Since then scores of caverns containing prehistoric cave paintings dating back as far as 30,000 years have been discovered in Spain, France Italy and most recently Portugal, uncovering a treasure chest of thousands of works of art. These have been pored over by scientists and laymen alike who have come up with theories ranging from the simple to the absurd, all trying to explain why ancient Cro Magnon man ventured into the dark and dangerous caves to depict the animals who roamed the icy plains of that time. As well, the symbols that early man used and obviously held so dear.

Twenty thousand years ago in Europe, in the lands south of the glacial ice sheet, our ancestors had already evolved a means of expressing their inner life or being. Essentially nomadic, living in a cold, harsh environment, at the mercy of ebbing and flowing glacial periods, they sought out caves as protection from the elements, and in the dark recesses of these caves they painted their own experiences.

The times were hard back then.
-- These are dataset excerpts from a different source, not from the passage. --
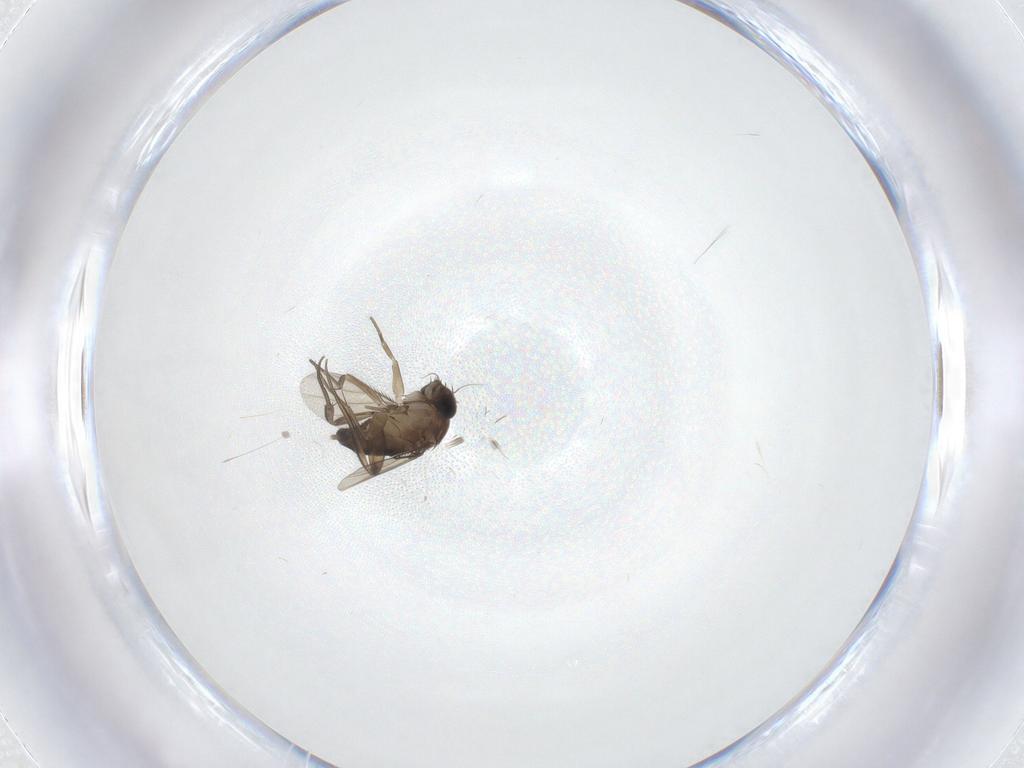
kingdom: Animalia
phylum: Arthropoda
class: Insecta
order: Diptera
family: Phoridae
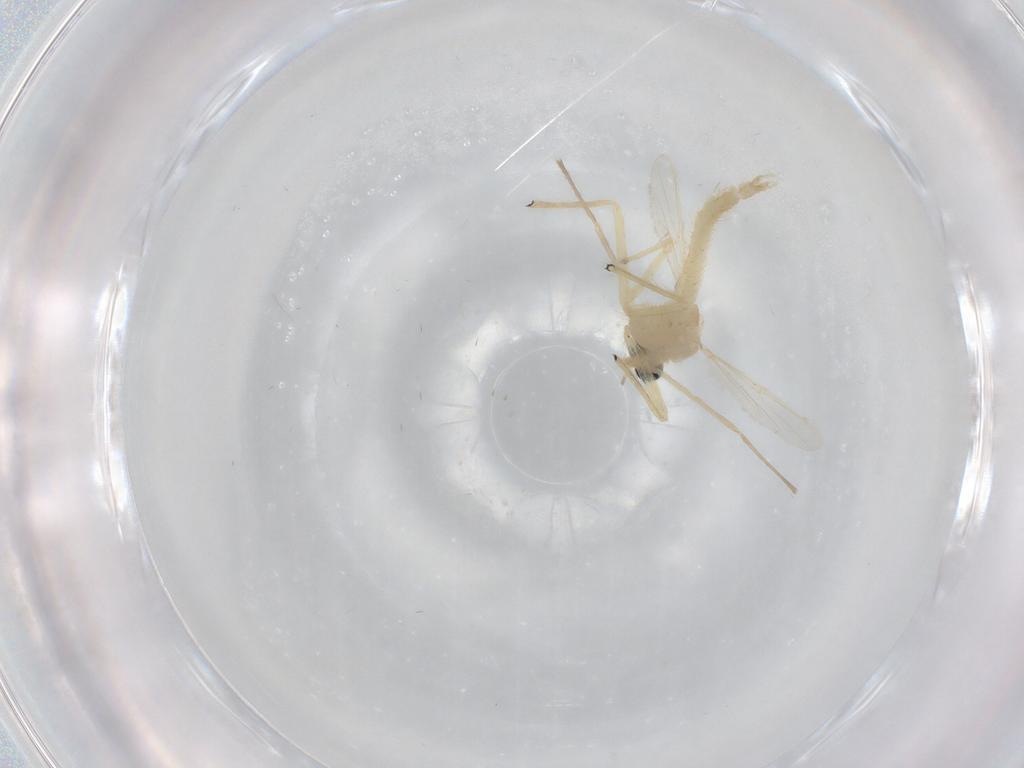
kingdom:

There was a very thick layer of ice covering or slowly receding from much of what is modern day Europe and man's existence depended on strength and cunning to stay alive by killing wild animals with the most rudimentary stone and wood weapons. Archaeologists tell us much about his way of life, his family structure and even his burial practices, but little can be told with certainty about the "why" that made him paint his legends or fears or initiation rites on cave walls.
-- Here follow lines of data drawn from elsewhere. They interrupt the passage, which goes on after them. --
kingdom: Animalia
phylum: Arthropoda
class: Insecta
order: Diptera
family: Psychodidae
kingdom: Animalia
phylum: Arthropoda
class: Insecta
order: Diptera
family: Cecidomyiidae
Experts differ widely in their interpretation of the origins of this art. Some say it was the human need and desire for adornment; other's claim it depicted man's anxiety and fear of the universe, the unknown. Possibly it was an urge to communicate thought, or part of magic and ritual, calendar records or perhaps art for art's sake. We will never know, can only speculate. Whatever the reason, cave paintings were a universal, integral part of Stone Age man's existence.

The cave man used the tools he found at hand. His pigments were ochre and manganese and iron dug from the earth and mixed with animal fat. Or charcoal, perhaps left from the same fires which burned to light the darkness of his cave. His canvas was the walls, floors and ceilings of his cavern home, often in large seemingly communal chambers, often in the deepest most difficult to access recesses. Occasionally he used stone or flint tools to engrave or carve a bas- relief. He sometimes employed the natural variation in the surface of the walls to achieve a three dimensional effect.

His subject? The things he knew best; the animals upon which he depended for food and clothing - his very existence. Those same animals which could mean danger and death. There are bison, deer, mammoth, ibex and wooly rhinoceros. Fish and horses and bear. He painted and he engraved single figures, animals in pairs, whole compositions. He overlapped lines or superimposed new figures over those of an earlier time or age. He painted too, human figures: male, female, anthropomorphic figures more crudely rendered than animals. He sometimes used his own hand as a stencil. Most intriguing of all he painted signs. Non- representational forms, repeated over and over in never-ending variation. These have been variously interpreted as sexual symbols, counting methods, architectural structures, lunar variations or depiction of plant life.

His style? A sense of freeness, a flowing, often sensitive line. An ease of composition. A oneness with his work. This early man, working by the light of charcoal fires or crude oil lamps often in the deepest, darkest recesses of his cave, produced an art form which seldom has been equaled to this day. A universal style - for similar drawing and identical themes are found in caves many hundreds of miles apart - symbols which continued, little changed, for 10,000 years.

What these wonders of the dark do is captivate. They were painted before the invention of cultivation, when "man" was Modern but still a hunter and gatherer. With a few quick deft strokes this ancient artist could conjure up the essence of a wooly mammoth or an ibex clambering over jagged peaks, a deadly wild auroch complete with a sense of weight, scale and even expression.

Cro Magnon man not only survived to paint another day but evolved into a more modern man over the many thousands of intervening years. He also left behind an artistic legacy that influenced modern artists and captivated and left awestruck all who see and experience this art which belongs to all of mankind.